Theresa Whitehill, her husband, Paulo Ferreira, and I came to Stags’ Leap in July with the
intention of extrapolating the sensory memory of this place into spoken word and cuisine.
We came to create a visceral interpretation of a place that evokes Saudades.
I arrived at the estate, after a three hour drive from my home on the Mendocino coast.
The heat of Napa Valley quickly penetrated my skin and I welcomed the warmth and dry
crackled air. We walked together all over the property, through the winemaker’s apothecary
garden, up along the slopes of the palisades, into the wine caves, and I began taking a
mental inventory of the wealth of herbs, flowers, and food plants. I settled myself into
Canary cottage and watched Theresa write, as she began her process of articulating all the
images and sensations she was experiencing around her.
How does one translate earth and rock and water and vineyard into poetic form, into
flavor and texture and nourishment? For me it began within a landscape that is ancient
and fertile and sacred. This landscape is where the muse resides.

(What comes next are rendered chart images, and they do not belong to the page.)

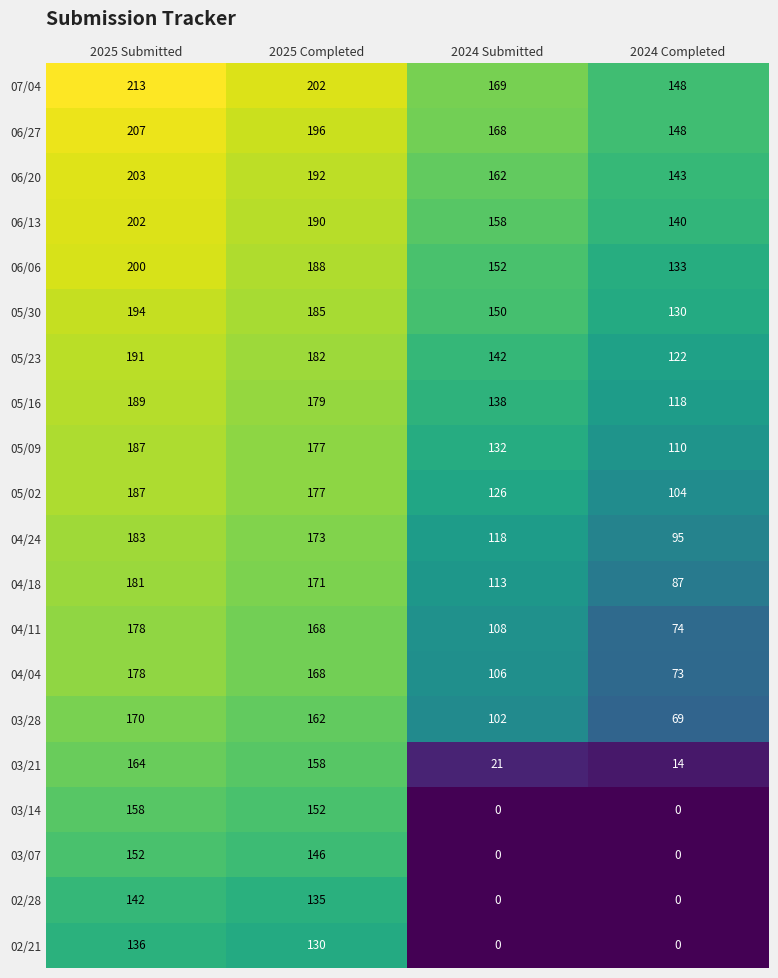

What is the greatest value displayed?

213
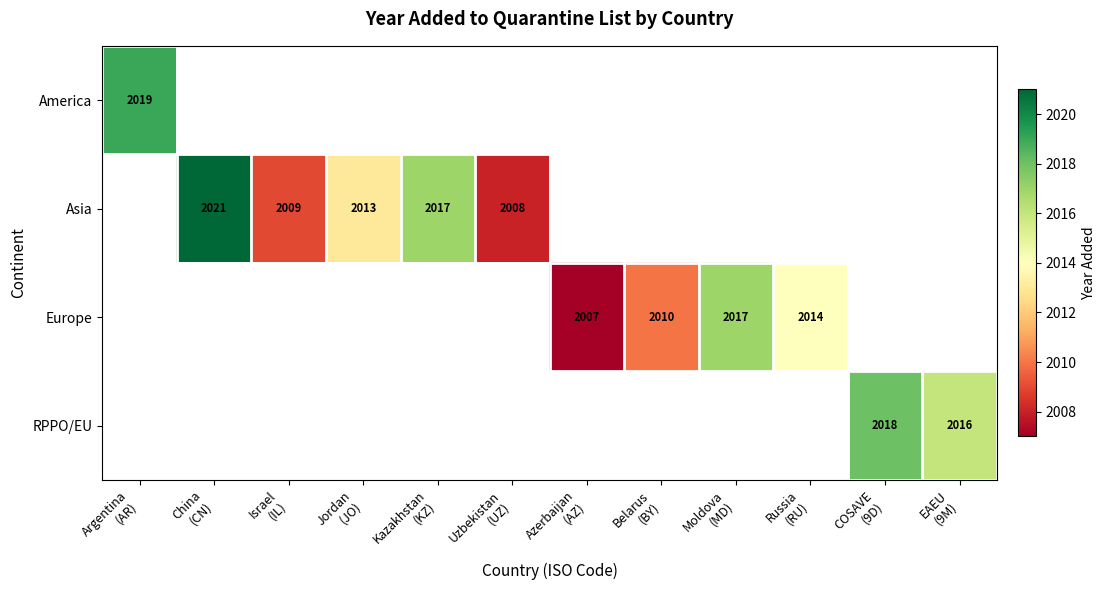

How many distinct data groups are displayed?

4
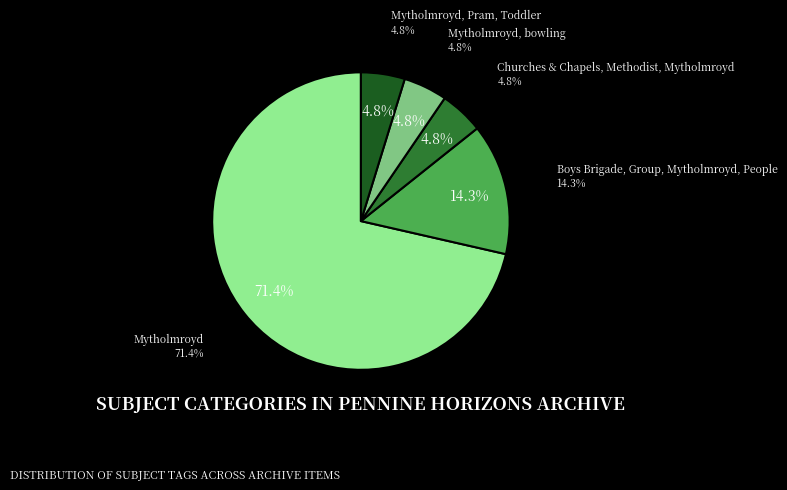

Count the number of slices in the pie.

5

What Theresa expressed in word and verbal form, I translated into culinary and sensory
form. We collaborated on the concept and structure of images, flavors, sensibility, and
sensuality. Inspired by Robert’s gorgeous winemaking, we connected this landscape to
language, language to food, food to wine.
On the shelf of the cottage I found a curious book, Cunningham’s Encyclopedia of Magical Herbs.
Having an interest in herbal medicine for many years, I was instantly intrigued, and quickly
found a shady lounge chair and immersed myself in the fascinating world of myth and lore
and magic and medicine.
There were so many wonderful and amusing concoctions and potions and many of them
included ingredients I wanted to focus on and use in my menu—plants and herbs that were
growing on the estate, fruits and flowers that conjured Saudades for me. I lay on the lounge and
read these anecdotes out loud to Theresa as she mused and made notations, throwing to her
bouquets of scent and flavors, mythological remedies for lovesickness, or homesickness, the
place of Saudades, potions to fall in love by, or to free zombies from the half dead...(that recipe
entails eating pistachio nuts, from the shell, preferably the red ones).
We were entranced and transported by all this incredible information. My favorite being a
recipe for Invisibility... Soak poppy seeds in wine for fifteen days; then drink the infused wine
for five days while fasting... This will enable one to become invisible at will. Hence the Emulsion
of Poppy Seeds and Champagne, Cooling the Braised Endives and Leeks, which we served as the salad course
of our event…
Our presentation of Saudades at Stags’ Leap, on the manor house porch at twilight, was a
weaving together of the poetry and the food, with each poem followed by the course specifically
designed for that poem. Theresa’s performance was in the true poetic spoken word vernacular;
my expression accompanied her words with flavors, texture, a connection to her language, and
the wine.
My menu was inspired by many different things... recipes based upon ancient remedies,
potions to conjure love and protection, abundance and creative fullness… all the things we
want all beings to have. I imagined simple combinations to nourish the already rich and fertile
spark of care, conviviality, and friendship.
We will not talk of the long post lunch naps, Viognier-induced, nor the hike through
rattlesnake territory above the vineyard, nor the valley at sunset, the twilight sky, the color of
which I have only seen in Montpelier. We will not talk of the haunted croquet court or the
moon garden resplendent in jasmine, phlox, and gardenia.
I used many foods growing on the estate: eggplant, ollalieberry, cactus pear, rose geranium, all
the culinary herbs... Sitting on the manor house porch, watching the rabbits running through
the vineyard inspired the rabbit loins wrapped in pastry. I could smell the pungent herbs of
rosemary, lavender, and thyme emanating off their backs as they ran wildly past, the heat of
the sun charging the olfactory hit.
All these elements were thrown into the pot of inspiration, fusing each sensation into the
light above the promontory at dawn, the glint of water shimmering on vine leaves, the chirp
of cicada at dusk, the musty smell of old stone steps, a pulled cork, a fragrant nose of Petite
Syrah. Saudades... fate, longing, memory.